In 1904, González Martínez discovered that the Schistosomiasis eggs were different from the uncinariasis (Hookworm) eggs. He discovered that these parasitic worms, named bilharzias, were infecting his patients' intestines and damaging their livers. Bilharzias, or snail fever, is a parasitic disease caused by several species of trematodes (platyhelminth infection, or "flukes"), a parasitic worm of the genus Schistosoma. He reported his findings to the American Medical Journals and in 1907, his findings were confirmed by the international medical community.[3]
The Bubonic plague, a zoonotic disease, had spread throughout Europe in the early 1900s.[4] González Martínez went to Spain to study the fields of urology and bacteriology. González Martínez was interested in epidemiology, the scientific study of epidemics, and went to Lisboa, Portugal with a Spanish commission who wanted to learn ways of controlling the spread of epidemics.[2]
He returned to Puerto Rico after conducting his investigations and in 1912, detected a Bubonic plague epidemic in the island. He separated the patients who had the infection from those who did not, and applied the proper treatments. Due to his actions, within 90 days, the epidemic was brought under control.[3]
In 1912 González Martínez, together with Drs. Ashford, Pedro Gutiérrez Igaravides and Walter King, founded the School of Tropical Medicine. Dr. Ashford assumed a full-time faculty position at the school of medicine and continued his interest in tropical medicine. The building of the Institute of Tropical Medicine is located at the University of Puerto Rico campus at Rio Piedras,[5] and Dr. Ashford was the first to describe and successfully treat North American hookworm in 1899.[6]
González Martínez founded "Anales de Medicina de Puerto Rico", a scientific journal. He was elected president of the Medical Academy of Puerto Rico in 1917. In 1919, he published a chapter on his findings of the Intestinal Bilharzias in the book La Práctica de la Medicina en el Trópico.[2]
In 1920, González Martínez went to Paris, France to study radiology at the Curie Institute. After graduating he returned to Puerto Rico and was named director and consultant of the radiology department of the School of Tropical Medicine. In 1929, he was named director of the radiology department of the Días García Clinic which has since been renamed Hospital Pavia. González Martínez was a member of the American Association of Parasitology and the American Association of Public Health. In 1938, he became a "fellow" of the American College of Radiology.[3]
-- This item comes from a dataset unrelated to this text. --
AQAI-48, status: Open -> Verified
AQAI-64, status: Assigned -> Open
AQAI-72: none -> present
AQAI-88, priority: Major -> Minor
González Martínez became interested in studying the causes and treatment of cancer. In 1827, he traveled once more to Paris and enrolled in the Paris Institute of Cancer. He returned to Puerto Rico and in May 1938, González Martínez founded the Puerto Rican League against Cancer and established a clinic to treat patients with the disease in Santurce. He offered his services and treated patients free of charge. That same year he published a scientific article in the permanent cure and treatment of cervical Uterine cancer. The construction of the first ontological hospital began in 1953 at the Centro Medico de Puerto Rico (Puerto Rico's Medical Center).[3]
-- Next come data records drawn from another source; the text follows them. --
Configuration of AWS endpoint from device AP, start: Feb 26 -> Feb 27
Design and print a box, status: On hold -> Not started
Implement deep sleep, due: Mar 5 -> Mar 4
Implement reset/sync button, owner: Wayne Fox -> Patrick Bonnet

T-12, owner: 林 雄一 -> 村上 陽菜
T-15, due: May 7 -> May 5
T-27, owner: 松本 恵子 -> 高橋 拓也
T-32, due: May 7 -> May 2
On September 22, 1950, the Puerto Rican Chapter of the American Cancer Society recognized González Martínez as Puerto Rico's first Oncologist.[2]
On April 20, 1954, González Martínez died in his home, in the same year he was to be honored with an Honorary Doctorate degree from the first graduating class of the School of Medicine of the University of Puerto Rico, he was buried at the Puerto Rico Memorial Cemetery in Carolina, Puerto Rico. The oncological hospital at the Centro Medico de Puerto Rico was named after him, as the Hospital Oncologico Dr. Isaac González Martínez.[3] [7] Several public schools in different levels, called Isaac González Martínez, are also named after him.[8]